» **Exercise description**
The lines from the start of the listing through the line containing "8: (94, 87, 124.29)" should be printed exactly, and no other lines should be printed.

» **Source material**
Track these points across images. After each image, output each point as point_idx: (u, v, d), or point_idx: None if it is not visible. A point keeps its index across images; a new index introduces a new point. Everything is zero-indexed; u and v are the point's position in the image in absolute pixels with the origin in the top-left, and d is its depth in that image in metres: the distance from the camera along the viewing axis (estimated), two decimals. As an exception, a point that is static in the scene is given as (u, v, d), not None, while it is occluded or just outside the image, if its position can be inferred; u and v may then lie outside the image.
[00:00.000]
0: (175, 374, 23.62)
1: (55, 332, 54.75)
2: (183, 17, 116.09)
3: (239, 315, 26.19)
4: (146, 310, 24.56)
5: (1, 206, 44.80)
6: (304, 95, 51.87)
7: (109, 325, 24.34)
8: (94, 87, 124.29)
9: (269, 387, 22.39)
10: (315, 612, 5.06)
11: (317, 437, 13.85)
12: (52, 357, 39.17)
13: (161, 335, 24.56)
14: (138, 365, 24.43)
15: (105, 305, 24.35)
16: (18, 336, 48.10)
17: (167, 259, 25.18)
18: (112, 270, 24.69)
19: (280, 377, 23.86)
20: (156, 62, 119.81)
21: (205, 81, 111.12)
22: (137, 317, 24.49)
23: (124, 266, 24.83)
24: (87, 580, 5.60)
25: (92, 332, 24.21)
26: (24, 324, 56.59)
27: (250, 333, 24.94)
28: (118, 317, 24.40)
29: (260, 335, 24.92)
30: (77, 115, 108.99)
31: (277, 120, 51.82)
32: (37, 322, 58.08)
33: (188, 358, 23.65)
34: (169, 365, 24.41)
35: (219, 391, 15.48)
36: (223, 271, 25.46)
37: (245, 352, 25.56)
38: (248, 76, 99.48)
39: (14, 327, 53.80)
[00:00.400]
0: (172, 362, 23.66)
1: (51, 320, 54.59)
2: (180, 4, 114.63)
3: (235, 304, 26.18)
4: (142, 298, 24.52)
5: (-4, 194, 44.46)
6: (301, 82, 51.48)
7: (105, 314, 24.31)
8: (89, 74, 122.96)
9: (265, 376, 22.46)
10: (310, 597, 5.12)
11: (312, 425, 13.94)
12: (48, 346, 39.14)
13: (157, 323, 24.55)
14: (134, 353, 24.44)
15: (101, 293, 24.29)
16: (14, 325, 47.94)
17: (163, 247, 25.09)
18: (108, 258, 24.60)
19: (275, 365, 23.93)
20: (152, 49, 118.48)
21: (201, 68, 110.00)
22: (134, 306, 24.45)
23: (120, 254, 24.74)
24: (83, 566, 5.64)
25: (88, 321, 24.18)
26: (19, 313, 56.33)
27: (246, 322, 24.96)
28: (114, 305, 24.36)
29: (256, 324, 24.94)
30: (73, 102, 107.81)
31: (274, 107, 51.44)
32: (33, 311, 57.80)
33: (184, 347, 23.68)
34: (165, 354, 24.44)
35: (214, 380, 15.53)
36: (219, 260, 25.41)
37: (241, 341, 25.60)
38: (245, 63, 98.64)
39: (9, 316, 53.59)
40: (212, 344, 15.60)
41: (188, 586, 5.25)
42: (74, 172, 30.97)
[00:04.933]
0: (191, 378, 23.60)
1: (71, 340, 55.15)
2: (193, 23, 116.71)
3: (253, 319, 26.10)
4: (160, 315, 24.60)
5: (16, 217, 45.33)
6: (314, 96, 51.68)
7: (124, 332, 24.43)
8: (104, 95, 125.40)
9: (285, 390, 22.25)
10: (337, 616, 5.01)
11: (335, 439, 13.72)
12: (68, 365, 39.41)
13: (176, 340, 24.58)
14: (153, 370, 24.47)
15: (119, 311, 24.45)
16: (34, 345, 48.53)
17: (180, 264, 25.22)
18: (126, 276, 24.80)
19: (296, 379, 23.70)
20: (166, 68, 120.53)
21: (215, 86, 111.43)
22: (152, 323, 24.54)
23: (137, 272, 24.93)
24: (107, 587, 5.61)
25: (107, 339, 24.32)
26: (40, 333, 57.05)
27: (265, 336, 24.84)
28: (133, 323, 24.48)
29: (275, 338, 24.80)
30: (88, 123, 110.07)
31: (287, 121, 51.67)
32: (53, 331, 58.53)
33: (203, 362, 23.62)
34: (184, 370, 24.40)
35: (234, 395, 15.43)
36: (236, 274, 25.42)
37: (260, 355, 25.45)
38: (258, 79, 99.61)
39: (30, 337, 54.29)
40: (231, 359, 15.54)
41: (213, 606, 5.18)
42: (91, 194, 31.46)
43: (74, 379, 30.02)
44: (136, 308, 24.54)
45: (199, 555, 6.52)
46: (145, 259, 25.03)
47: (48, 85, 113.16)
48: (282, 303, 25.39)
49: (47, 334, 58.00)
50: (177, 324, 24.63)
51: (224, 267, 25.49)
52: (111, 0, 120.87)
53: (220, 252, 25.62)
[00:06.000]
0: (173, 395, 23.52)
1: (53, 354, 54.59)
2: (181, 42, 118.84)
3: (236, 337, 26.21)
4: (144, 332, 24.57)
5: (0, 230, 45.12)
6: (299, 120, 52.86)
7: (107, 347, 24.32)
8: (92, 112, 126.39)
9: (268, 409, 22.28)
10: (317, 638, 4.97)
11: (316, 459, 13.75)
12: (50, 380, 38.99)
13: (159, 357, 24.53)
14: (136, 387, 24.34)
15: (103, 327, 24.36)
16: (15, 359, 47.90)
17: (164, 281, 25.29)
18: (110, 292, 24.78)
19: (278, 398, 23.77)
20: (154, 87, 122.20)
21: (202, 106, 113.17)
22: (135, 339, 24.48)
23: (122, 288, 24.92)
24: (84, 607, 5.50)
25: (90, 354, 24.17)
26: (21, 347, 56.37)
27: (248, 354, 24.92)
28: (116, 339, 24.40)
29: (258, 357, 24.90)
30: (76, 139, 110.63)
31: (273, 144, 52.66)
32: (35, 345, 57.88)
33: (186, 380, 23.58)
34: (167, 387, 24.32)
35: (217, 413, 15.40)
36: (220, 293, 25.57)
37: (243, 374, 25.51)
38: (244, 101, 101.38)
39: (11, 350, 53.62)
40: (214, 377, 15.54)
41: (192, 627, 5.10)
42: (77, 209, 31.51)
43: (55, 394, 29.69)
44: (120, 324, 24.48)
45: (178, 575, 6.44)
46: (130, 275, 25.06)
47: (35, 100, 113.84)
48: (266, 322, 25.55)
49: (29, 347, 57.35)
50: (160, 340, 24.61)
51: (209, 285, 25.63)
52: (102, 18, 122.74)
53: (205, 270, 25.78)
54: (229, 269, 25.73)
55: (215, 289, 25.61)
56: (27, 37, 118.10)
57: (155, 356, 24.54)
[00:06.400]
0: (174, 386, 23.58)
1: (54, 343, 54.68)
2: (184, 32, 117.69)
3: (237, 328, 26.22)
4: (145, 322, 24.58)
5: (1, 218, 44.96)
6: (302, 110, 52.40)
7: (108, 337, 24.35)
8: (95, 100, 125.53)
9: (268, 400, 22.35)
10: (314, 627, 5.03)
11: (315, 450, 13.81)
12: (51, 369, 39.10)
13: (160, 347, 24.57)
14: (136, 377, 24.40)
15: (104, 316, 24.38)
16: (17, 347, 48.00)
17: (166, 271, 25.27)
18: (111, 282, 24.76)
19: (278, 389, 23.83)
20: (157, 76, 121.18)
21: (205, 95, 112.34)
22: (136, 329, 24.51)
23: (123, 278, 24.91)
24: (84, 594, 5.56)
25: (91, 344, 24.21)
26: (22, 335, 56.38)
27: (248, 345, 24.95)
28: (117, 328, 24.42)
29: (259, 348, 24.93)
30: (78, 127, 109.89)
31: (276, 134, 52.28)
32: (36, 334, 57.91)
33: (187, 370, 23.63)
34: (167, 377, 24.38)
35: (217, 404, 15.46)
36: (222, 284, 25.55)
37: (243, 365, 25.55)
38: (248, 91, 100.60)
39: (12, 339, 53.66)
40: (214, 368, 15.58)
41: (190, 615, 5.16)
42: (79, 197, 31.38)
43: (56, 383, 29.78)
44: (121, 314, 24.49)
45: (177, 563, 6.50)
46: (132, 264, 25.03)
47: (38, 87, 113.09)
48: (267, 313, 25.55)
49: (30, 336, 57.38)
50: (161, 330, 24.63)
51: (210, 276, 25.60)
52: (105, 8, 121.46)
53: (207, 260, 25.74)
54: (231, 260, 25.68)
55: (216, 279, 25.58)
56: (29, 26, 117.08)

» **Reply to the task**
Track these points across images. After each image, output each point as point_idx: (u, v, d), or point_idx: None if it is not visible. A point keeps its index across images; a new index introduces a new point. Everything is zero-indexed; u and v are the point's position in the image in absolute pixels with the origin in the top-left, and d is its depth in that image in metres: the distance from the camera along the viewing axis (estimated), two decimals. As an exception, a point that is static in the scene is given as (u, v, d), not None, while it is occluded or just outside the image, if its position can be inferred; u and v may then lie outside the image.
[00:00.000]
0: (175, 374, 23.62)
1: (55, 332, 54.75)
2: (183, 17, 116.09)
3: (239, 315, 26.19)
4: (146, 310, 24.56)
5: (1, 206, 44.80)
6: (304, 95, 51.87)
7: (109, 325, 24.34)
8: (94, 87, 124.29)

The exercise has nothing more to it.